Las muchachas subieron. El coche arrancó. Cecilia, la del equipo de gimnasia, nombró calles e intersecciones. El silencio de los taxistas era habitual.
- ¿Y entonces?- preguntó Cecilia apoyando una mano en la rodilla de Eve, la del vestido.
¿Entonces que? ¡Entonces, nada!
Eve dijo:
- Se acercó con una de esas tenazas… pinzas ¿viste? Con un cubito. Yo estaba haciéndome la otra mirando la luna en el balcón. Y me metió el cubito por el vestido. – agregó algo inaudible.
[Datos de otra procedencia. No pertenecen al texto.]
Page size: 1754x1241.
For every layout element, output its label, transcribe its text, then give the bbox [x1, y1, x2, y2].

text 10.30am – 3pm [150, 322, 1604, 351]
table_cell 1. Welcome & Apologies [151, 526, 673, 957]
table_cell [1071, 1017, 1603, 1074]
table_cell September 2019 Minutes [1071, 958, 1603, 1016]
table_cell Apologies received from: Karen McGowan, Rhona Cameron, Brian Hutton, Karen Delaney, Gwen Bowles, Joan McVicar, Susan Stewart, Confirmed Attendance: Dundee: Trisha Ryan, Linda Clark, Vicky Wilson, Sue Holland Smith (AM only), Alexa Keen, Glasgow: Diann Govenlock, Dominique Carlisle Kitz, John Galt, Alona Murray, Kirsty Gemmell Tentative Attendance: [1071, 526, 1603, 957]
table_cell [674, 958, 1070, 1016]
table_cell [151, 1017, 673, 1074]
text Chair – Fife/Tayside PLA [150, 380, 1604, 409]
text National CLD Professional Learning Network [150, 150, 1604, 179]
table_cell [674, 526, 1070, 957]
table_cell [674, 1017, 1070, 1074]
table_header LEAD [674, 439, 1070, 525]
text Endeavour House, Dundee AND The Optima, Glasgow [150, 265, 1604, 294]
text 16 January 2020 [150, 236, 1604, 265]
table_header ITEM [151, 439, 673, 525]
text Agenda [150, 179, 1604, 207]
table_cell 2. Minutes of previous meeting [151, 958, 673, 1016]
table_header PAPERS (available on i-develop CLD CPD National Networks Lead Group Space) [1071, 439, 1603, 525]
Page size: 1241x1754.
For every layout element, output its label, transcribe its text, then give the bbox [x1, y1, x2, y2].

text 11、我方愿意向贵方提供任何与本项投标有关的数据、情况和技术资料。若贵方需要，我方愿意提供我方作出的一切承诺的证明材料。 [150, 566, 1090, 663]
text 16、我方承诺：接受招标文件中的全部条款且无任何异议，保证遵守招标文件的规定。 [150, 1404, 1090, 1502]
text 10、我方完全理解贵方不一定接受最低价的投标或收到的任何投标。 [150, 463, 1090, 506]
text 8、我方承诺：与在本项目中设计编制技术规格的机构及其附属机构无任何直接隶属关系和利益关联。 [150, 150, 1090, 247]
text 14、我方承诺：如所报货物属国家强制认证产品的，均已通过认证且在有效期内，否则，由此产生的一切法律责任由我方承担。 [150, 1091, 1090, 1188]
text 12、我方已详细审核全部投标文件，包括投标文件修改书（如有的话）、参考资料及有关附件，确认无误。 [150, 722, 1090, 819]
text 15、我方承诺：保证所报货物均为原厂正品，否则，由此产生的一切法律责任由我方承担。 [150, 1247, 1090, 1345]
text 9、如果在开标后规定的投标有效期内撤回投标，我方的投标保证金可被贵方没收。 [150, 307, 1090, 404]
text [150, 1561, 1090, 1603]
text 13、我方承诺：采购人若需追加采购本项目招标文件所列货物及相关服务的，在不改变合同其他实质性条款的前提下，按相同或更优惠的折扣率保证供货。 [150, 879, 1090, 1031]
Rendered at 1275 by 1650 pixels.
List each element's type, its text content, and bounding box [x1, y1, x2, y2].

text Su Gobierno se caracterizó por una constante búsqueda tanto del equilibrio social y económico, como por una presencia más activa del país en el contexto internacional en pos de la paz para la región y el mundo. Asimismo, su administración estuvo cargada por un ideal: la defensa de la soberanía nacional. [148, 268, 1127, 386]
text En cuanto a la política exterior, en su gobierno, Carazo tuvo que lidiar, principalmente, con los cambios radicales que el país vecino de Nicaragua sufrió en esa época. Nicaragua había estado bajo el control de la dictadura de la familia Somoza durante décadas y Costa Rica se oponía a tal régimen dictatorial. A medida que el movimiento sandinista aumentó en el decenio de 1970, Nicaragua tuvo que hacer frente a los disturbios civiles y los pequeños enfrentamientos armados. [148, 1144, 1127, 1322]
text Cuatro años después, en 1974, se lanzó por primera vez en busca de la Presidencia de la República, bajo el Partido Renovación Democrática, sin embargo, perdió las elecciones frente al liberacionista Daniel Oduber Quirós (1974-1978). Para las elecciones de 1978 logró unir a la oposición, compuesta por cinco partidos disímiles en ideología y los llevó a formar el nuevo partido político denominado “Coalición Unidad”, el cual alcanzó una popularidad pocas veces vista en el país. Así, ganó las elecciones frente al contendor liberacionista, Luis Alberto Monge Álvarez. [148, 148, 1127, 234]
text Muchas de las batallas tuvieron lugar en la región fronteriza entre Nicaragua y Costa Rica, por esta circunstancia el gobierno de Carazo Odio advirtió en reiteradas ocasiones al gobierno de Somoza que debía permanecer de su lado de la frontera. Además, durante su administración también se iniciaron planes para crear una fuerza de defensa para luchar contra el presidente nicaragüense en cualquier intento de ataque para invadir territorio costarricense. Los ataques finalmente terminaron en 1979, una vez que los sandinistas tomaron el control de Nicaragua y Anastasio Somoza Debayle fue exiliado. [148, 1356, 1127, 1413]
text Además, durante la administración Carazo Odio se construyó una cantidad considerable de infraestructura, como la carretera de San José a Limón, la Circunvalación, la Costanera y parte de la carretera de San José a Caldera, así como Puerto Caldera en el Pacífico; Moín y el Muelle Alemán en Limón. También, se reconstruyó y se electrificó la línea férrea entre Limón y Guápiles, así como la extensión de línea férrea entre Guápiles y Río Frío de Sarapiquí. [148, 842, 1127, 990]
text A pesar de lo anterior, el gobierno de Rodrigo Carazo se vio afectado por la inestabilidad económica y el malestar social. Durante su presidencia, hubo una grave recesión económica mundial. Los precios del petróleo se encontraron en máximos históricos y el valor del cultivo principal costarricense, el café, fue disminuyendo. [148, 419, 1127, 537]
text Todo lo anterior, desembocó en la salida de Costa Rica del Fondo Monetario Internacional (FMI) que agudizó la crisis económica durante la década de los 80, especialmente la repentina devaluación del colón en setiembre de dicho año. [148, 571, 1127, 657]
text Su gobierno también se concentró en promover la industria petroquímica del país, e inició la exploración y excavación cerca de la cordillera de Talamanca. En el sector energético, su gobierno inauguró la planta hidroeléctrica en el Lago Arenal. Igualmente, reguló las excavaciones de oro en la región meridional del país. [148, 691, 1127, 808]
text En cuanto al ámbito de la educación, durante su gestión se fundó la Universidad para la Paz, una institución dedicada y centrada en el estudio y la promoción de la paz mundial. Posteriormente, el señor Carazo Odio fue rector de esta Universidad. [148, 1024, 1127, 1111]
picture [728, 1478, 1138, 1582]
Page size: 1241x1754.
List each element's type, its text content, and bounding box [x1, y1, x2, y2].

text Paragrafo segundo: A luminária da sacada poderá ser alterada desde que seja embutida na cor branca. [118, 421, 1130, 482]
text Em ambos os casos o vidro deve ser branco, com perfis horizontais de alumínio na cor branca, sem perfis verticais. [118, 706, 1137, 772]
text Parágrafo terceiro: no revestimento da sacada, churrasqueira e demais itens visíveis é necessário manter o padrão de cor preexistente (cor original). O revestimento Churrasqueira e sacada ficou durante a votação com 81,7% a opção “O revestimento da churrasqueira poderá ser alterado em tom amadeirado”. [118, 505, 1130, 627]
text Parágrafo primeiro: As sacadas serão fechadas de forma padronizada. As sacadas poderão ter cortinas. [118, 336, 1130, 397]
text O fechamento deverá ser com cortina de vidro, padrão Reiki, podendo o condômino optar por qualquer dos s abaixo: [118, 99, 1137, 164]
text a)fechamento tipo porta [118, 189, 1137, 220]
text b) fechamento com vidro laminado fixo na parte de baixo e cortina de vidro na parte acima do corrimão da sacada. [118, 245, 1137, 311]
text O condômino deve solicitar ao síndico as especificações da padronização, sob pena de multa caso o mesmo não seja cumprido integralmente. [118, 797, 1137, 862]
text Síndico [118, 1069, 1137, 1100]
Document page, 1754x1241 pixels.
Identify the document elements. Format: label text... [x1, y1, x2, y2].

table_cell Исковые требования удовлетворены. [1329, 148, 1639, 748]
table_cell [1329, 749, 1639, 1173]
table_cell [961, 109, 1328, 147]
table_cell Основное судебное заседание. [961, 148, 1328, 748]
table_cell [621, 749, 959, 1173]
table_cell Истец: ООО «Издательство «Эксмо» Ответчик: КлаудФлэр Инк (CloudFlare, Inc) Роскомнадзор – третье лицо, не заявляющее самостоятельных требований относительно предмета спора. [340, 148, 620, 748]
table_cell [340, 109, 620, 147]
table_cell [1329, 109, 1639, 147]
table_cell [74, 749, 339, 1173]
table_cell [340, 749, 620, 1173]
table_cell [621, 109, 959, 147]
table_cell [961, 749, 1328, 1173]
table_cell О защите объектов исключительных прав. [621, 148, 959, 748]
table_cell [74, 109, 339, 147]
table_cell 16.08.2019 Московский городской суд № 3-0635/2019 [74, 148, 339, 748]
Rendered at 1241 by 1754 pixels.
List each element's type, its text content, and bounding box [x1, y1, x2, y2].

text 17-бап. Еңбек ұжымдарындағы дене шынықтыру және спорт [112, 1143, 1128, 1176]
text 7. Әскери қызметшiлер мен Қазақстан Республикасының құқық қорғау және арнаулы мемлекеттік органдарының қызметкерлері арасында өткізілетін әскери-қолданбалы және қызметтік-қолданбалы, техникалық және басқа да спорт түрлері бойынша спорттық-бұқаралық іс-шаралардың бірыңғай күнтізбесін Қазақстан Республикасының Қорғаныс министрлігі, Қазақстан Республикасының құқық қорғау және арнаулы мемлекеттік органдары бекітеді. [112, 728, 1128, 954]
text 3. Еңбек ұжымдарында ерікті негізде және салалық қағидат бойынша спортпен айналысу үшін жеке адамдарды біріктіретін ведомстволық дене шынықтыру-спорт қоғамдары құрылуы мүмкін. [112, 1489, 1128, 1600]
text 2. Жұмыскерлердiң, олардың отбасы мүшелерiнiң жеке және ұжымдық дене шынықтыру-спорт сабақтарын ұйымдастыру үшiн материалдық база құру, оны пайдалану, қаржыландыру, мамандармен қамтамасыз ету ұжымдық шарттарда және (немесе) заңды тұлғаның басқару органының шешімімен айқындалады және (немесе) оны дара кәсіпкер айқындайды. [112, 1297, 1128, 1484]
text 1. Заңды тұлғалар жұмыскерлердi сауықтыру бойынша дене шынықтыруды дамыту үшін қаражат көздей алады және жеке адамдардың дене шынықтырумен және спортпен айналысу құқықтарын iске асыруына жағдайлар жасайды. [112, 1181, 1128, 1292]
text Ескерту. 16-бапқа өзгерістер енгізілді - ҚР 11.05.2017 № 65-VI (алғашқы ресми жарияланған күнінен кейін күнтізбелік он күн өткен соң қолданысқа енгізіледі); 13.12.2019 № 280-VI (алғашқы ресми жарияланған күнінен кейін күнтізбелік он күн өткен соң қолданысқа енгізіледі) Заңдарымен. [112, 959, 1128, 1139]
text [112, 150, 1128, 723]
Rieron.
- Pero es hielo seco.
- Para nada. Quiero abrir la ventanilla.
Algo metálico tintineo en la alfombra del asiento trasero. Eve se inclinó. Cecilia dijo:
- ¿Podría dar luz a mi amiga?
Esperó una broma por la forma en que hizo el pedido. Pero nada. Lo prefería así. Otras veces, cecilia, aun con esa ropa había sido victima de miradas lujuriosas por el retrovisor. Eve sostenía con los labios el clip que ayudaba al puntiagudo palillo chino a sostener el rodete. Gracias igual, eh. Pero el taxista sobrepasó los límites de hostilidad con aquella mirada cargada de odio ¿Qué le molestaba que Eve se persignara al pasar por la catedral?
Cecilia conocía bien a Eve por eso cuando la vio sacar la puntita de la lengua se dio cuenta que no se sentía bien. Ella podía resistir ese viaje asfixiante, años de actividad física la habían hecho resistente. Pero Eve…
El hombre subió la ventanilla que Cecilia había bajado.
- Por favor…- murmuró Eve.
- Okey, dejá. Cecilia empezó a soplar la cara de su amiga. Pero que feo se las vería el hijo de puta…que ahora se pasaba. Y… gruñía. Cecilía se colgó del asiento del acompañante.
- ¡A la derecha!
¿Lágrimas en los ojos del hombre? Cecilia se volvió a su amiga. Le sopló la cara con fuerza. Entonces una luz anaranjada iluminó el asiento trasero, los labios morados, los ojos en blanco, el rodete ¡y el palillo chino! ¿Cuántas miradas de taxistas aparecieron en la mente de Cecilia? Ella era deportista y no tenía nada a favor ni en contra de ningún taxista. Todos los días la traían y la llevaban del club a su casa…
El taxi iba directo al río, pronto estaría sobre el empedrado…
Cecilia recordó un coche de videojuegos perdiendo el control y muñecos de publicidad saliendo despedidos por un parabrisas. Con el palillo rayó el cuello del taxista. El coche vibraba. Dejó dos puntos al intentar clavárselo. El taxista frenó de a poco y se hizo a un costado del camino como un oficinista prudente al que le suena el celular. Se bajó el cuello de la camisa:
- Con fuerza, nena- dijo.
Ella, llorando, pensó en los músculos que corrían en todas direcciones por esa zona y un conductor que lleva los brazos en tensión…
Más allá la feria el puerto: con sus luces, sus adornos a precio dólar y sus turistas. Pero en el coche las puertas trabadas y solo él podía destrabarlas.
- ¡Con fuerza! ¡dale, hija…
Entonces Eve arrebató a Cecilia el palillo y cumplió con el pedido del taxista.
Horas antes, el hombre descansaba en la cama cuando su hija, en pijama de ositos, lo atacó con una cuchilla. Era como un juego: te badaré, le dijo ella con voz gangosa ¿pero en que descuido habría él olvidado esa cuchilla? El hombre rodó y cayó contra un modular. La primer puñalada se clavó en el colchón, entonces la muchacha intentó saltar la cama, pero cayó ¿y eso que crujió, fueron sus entrañas?
Las puertas se destrabaron.

Una más, hija.
Y Cecilia creyó que aquello había sido una frase incompleta.